I have to wear long-sleeves at all times for jobs, even during hot weather. When I worked as a CNA in a nursing home, I had to wear long sleeves under my scrubs, which caused me to overheat a lot. I also had to always worry about getting stuff on the sleeves because I couldn't roll them up.
Honestly though hiding the scars for work is the least stressful scenario. It's worse when it comes to my personal life. Of the times I can remember dating, I was always very unsure and terrified of when and how to go about letting a potential partner see them. It wasn't like I could hide it forever if we were ever going to be intimate. Making friends feels just as intimidating with it, although I tend to approach like I really will manage to just hide it forever.
But it's something I am always aware of in the back of my mind, making sure people never see the scars.
I think it's mostly because I'm afraid people will judge me. Heck I know that in some cases, people definitely will judge me, because well, people.
I don't want them to think that I am crazy. I am afraid they will instantly assumed I have BPD, for example. That kind of makes me feel like I can never fully move on from being BPD or having strong traits/tendencies, because my scars will always prove that I used to be a cutter.

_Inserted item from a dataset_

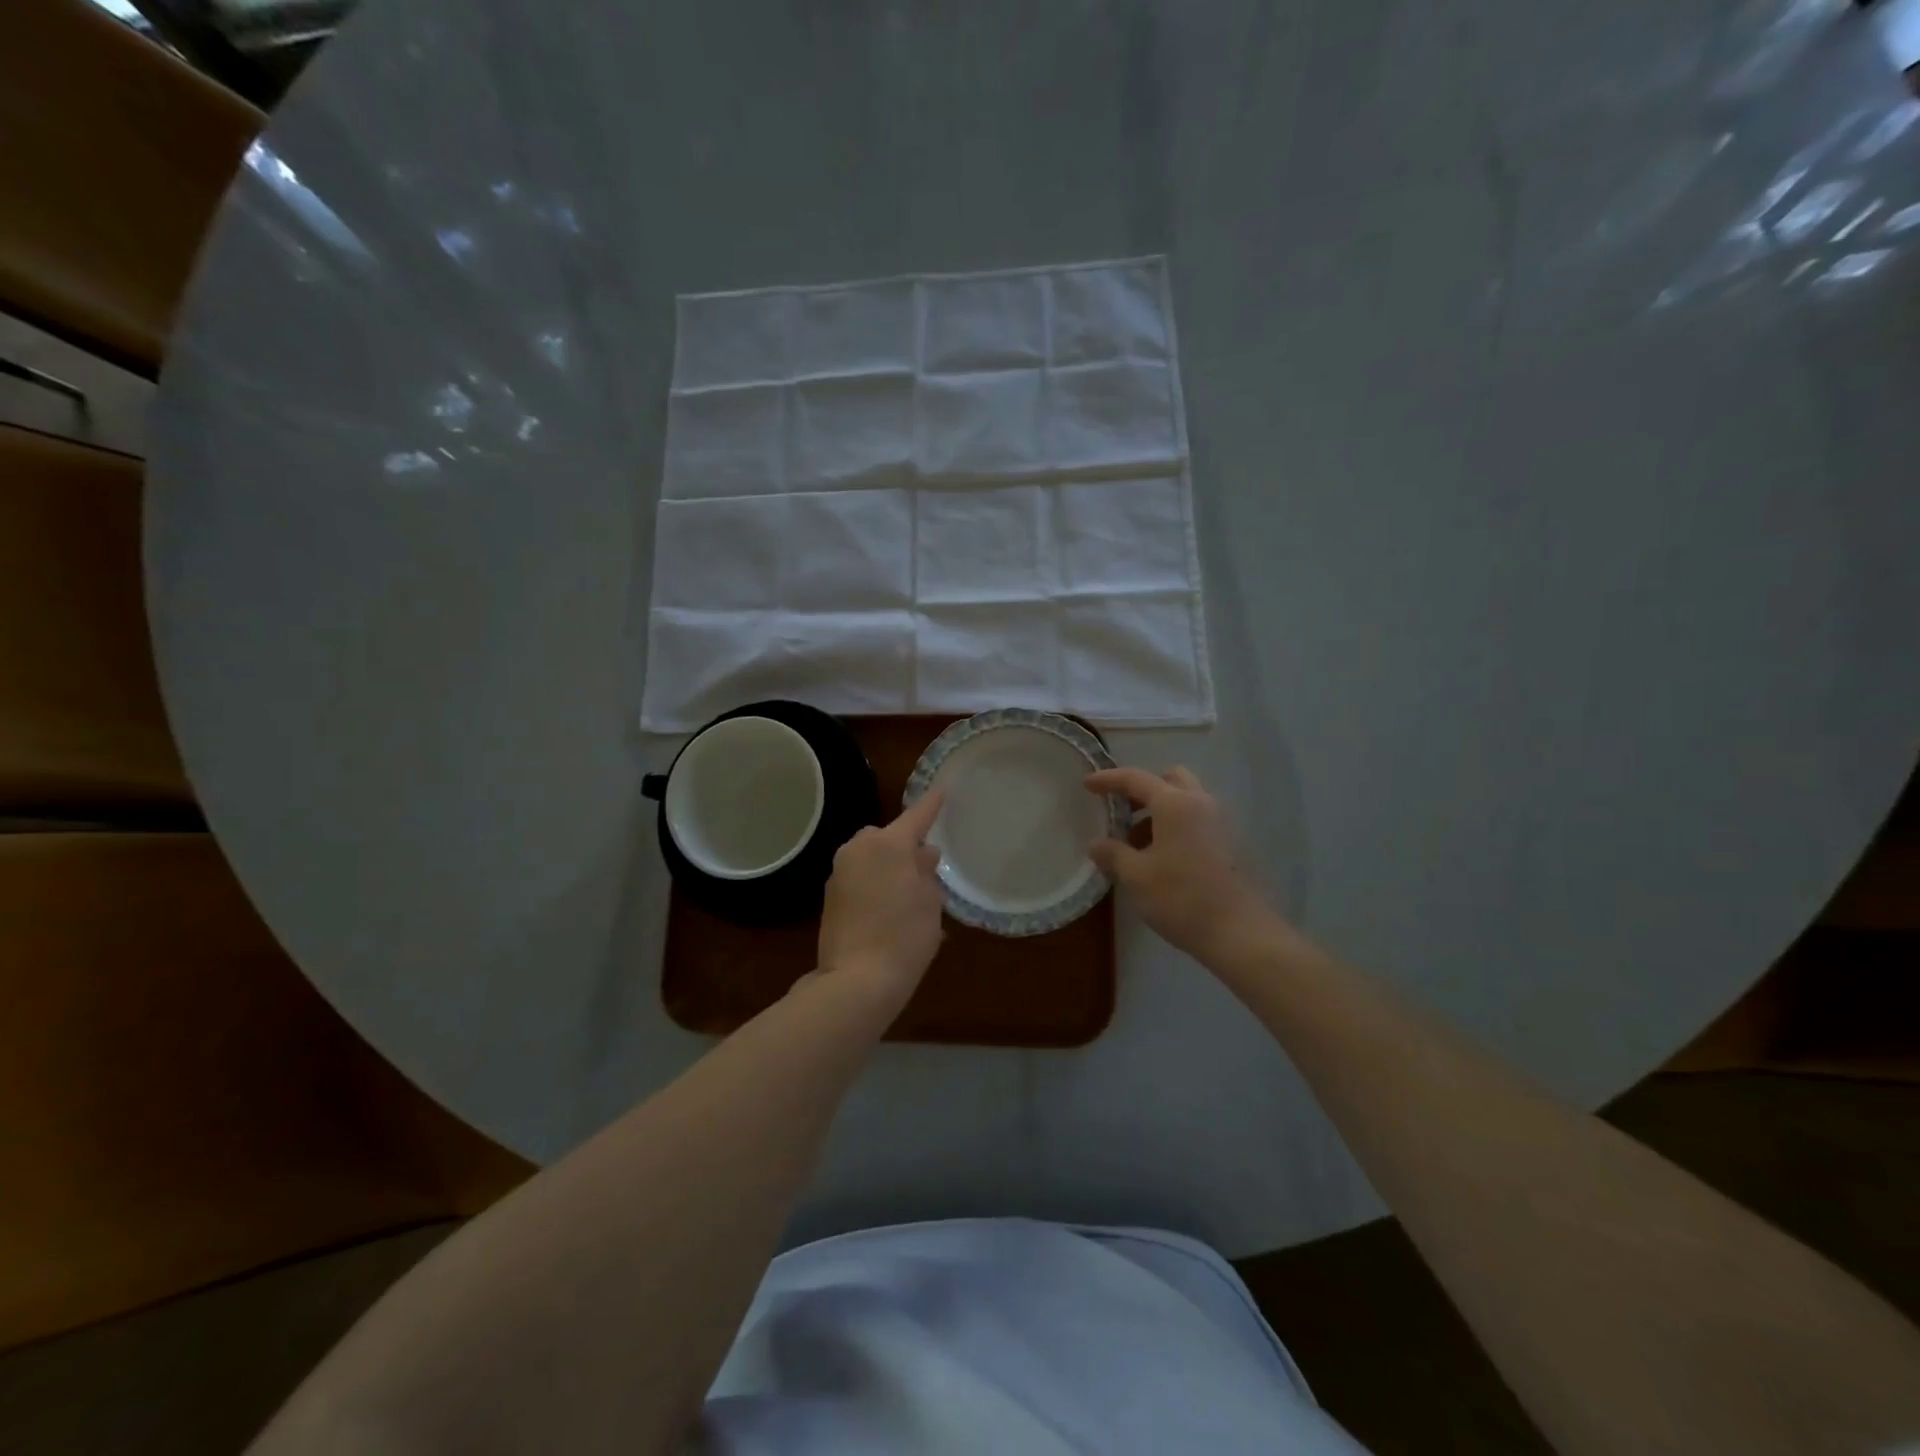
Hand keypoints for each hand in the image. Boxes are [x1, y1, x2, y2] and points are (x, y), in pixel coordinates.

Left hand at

I also don't like people seeing proof that I used to be that weak. Of course please note that it's my impression of my former self that I was very weak; I'm not trying to call any of you weak for cutting. That's just how I felt about it and myself. I don't want people to see my scars and think, "She's unstable" or "She can't handle life" or anything like that.

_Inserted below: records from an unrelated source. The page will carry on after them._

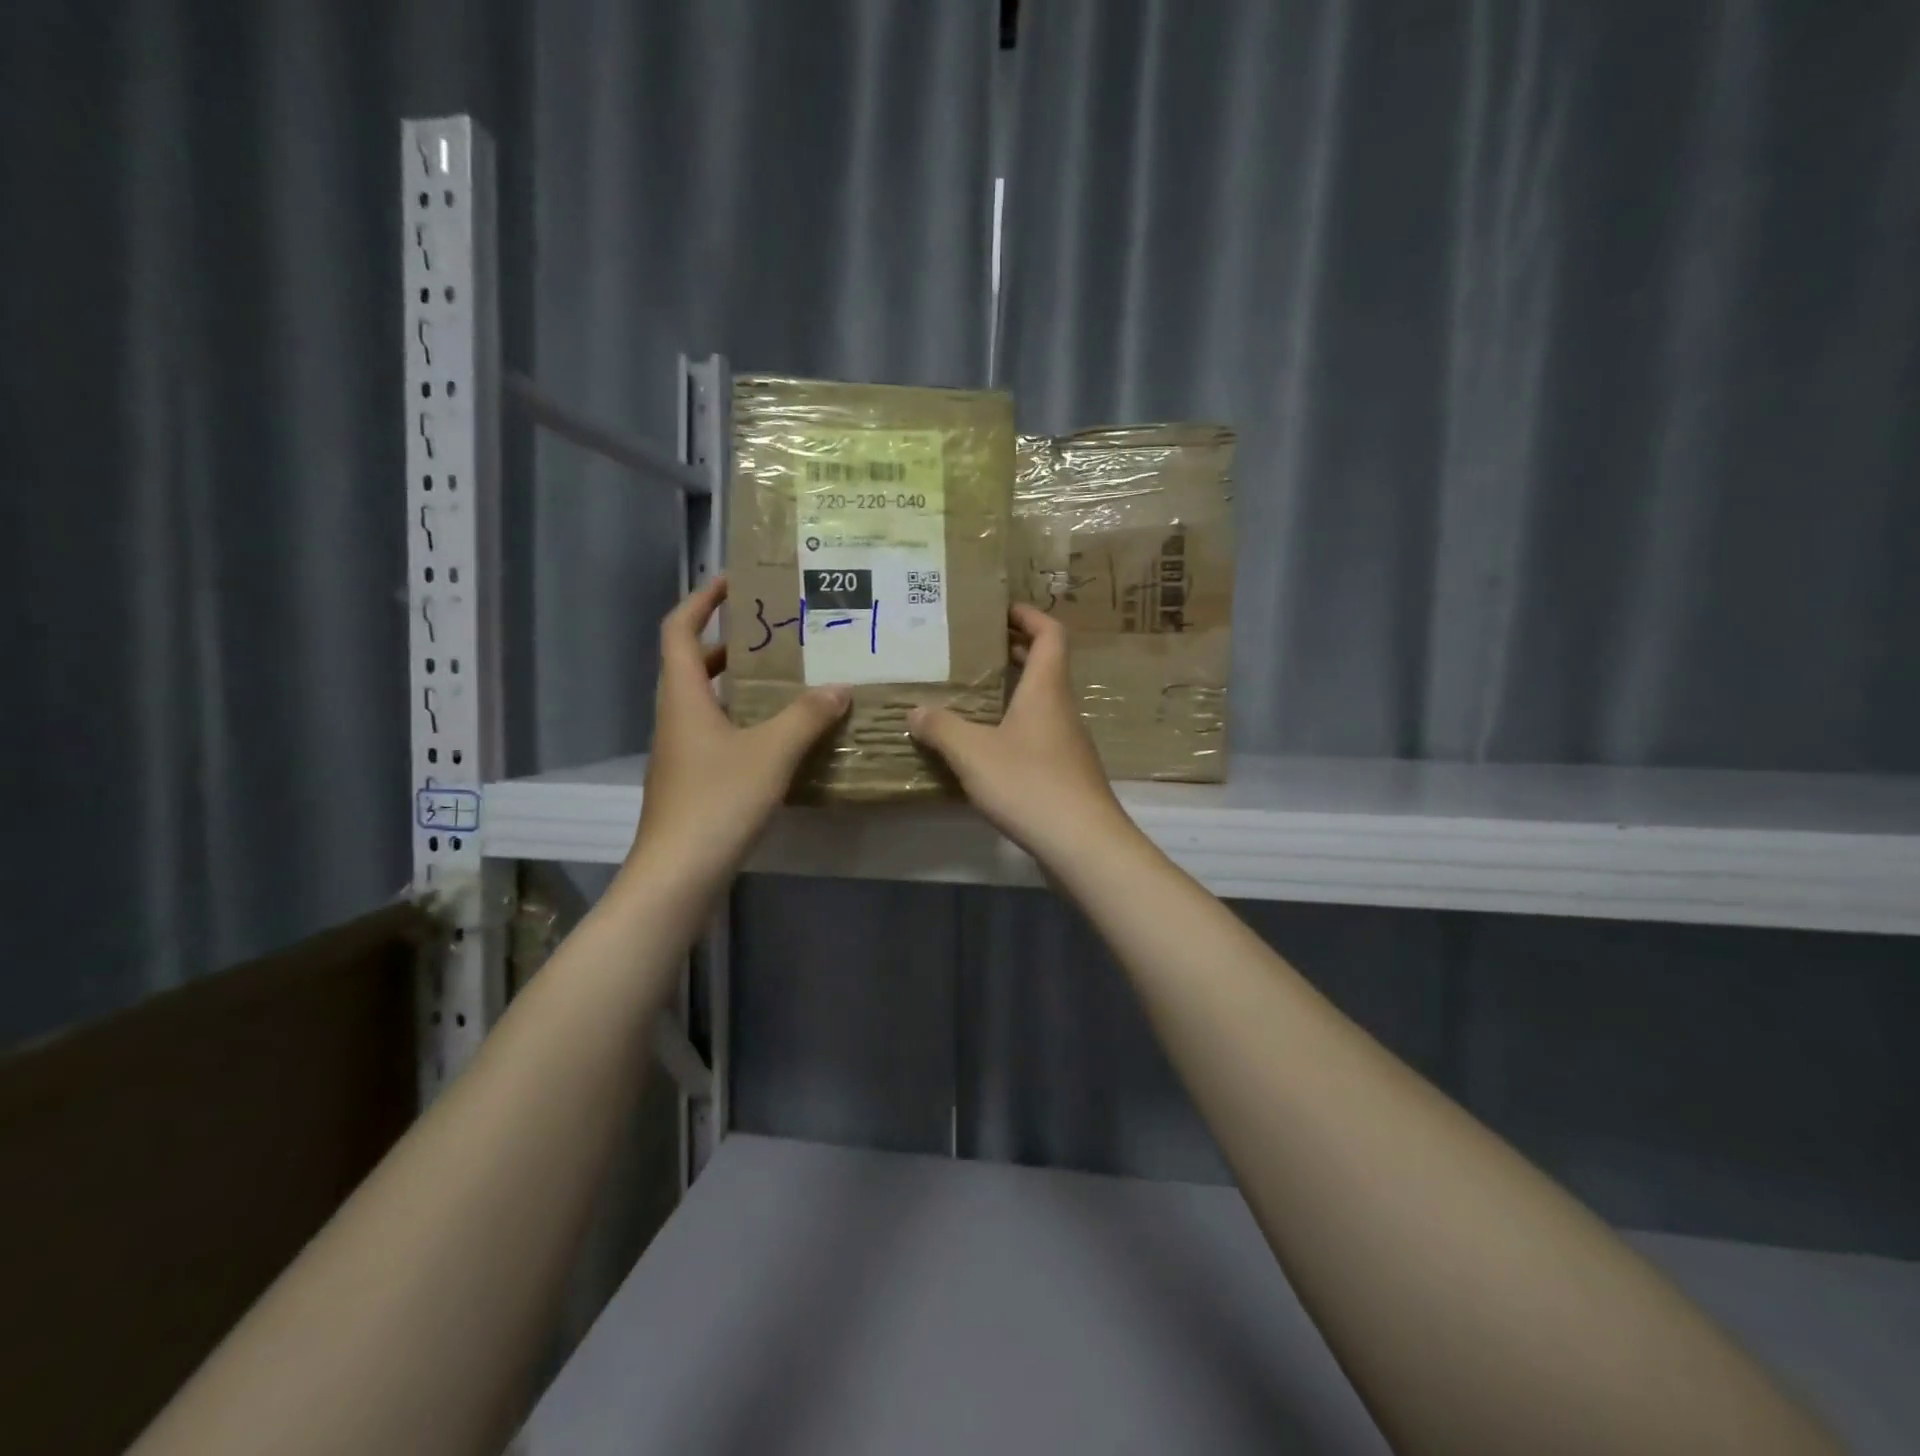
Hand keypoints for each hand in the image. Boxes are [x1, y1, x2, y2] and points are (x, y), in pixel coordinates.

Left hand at [627, 576, 848, 888]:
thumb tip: (838, 687)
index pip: (679, 630)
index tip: (733, 581)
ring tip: (787, 677)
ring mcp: (682, 751)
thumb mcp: (771, 753)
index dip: (701, 600)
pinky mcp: (693, 779)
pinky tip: (782, 734)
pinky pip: (719, 732)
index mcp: (683, 697)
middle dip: (729, 642)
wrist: (678, 874)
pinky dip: (746, 721)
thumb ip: (806, 717)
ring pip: (708, 701)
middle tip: (775, 632)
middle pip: (693, 664)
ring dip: (740, 683)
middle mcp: (676, 717)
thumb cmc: (717, 802)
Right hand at [907, 604, 1135, 867]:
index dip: (1029, 615)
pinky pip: (1039, 734)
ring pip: (1041, 703)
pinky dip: (1015, 727)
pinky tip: (987, 747)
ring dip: (1013, 692)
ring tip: (972, 696)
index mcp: (1046, 689)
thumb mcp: (973, 753)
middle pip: (1046, 666)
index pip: (1050, 634)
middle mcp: (1061, 708)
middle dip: (1014, 651)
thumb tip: (916, 711)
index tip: (1001, 610)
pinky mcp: (1066, 772)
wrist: (1082, 842)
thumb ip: (941, 728)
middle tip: (975, 649)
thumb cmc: (1029, 783)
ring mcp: (1068, 742)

Sometimes I hope that my scars can prove that I used to cut but now I don't anymore, so I am stronger now and I overcame something, but I don't think most people would see it that way.
But I feel judged all the time because I hide them all the time. So even though I try not to let other people get the chance to judge me by seeing them, the fact that I hide them all the time just makes me feel judged all the time anyway.

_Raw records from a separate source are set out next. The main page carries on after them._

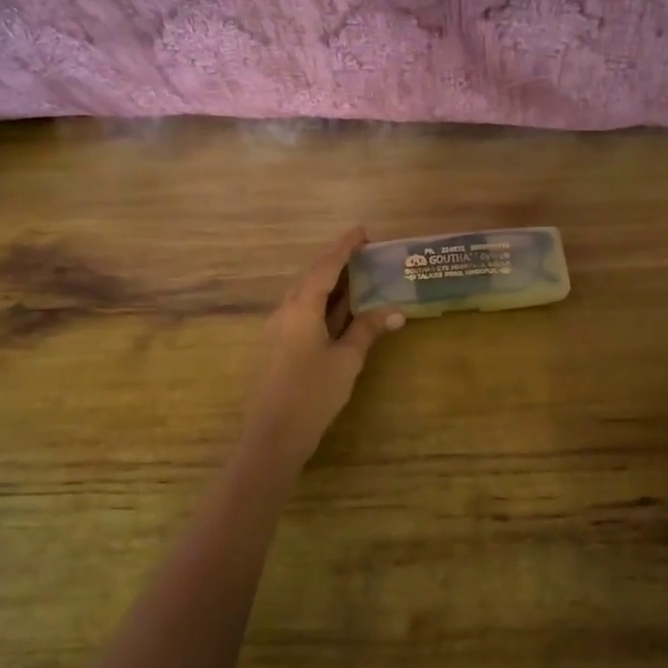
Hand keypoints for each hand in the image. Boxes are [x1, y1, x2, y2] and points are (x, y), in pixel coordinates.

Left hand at [239, 228, 403, 470]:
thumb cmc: (313, 394)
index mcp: (300, 309)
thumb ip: (367, 331)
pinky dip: (318, 303)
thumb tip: (395, 312)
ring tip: (351, 277)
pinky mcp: (273, 348)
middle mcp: (283, 312)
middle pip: (309, 277)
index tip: (361, 231)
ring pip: (301, 295)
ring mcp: (274, 330)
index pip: (324, 268)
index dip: (343, 247)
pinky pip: (297, 312)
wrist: (272, 436)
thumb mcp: (346, 361)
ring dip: (325, 282)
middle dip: (333, 261)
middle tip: (359, 252)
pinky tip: (333, 312)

Like nobody would hire me if they could see my arm, nobody would date me if they saw my left arm, nobody would want to be my close friend unless they had scars, too, so they would be able to understand.
Maybe some of all of this is a bit irrational, but honestly I don't think most of it is.
I can't even remember what I was reading, I think it was about a relationship and asking for advice, but in the comments someone said something to the effect of, "If she has scars on her arm that means she's nuts, run," and it made me wince. Sure I might be a little nuts, but it's not because I have scars. If I am ever totally healed I will still have these scars.
It really bothers me that they will never go away. They will always be there to remind me of all sorts of things, and I will always have to worry about other people seeing them. It's almost like in some weird way I can never be forgiven or something, which is probably just melodramatic but it's how I feel.
Anyway I just wanted to post about this somewhere. If anyone else struggles with this I'd be interested in reading your thoughts, as well.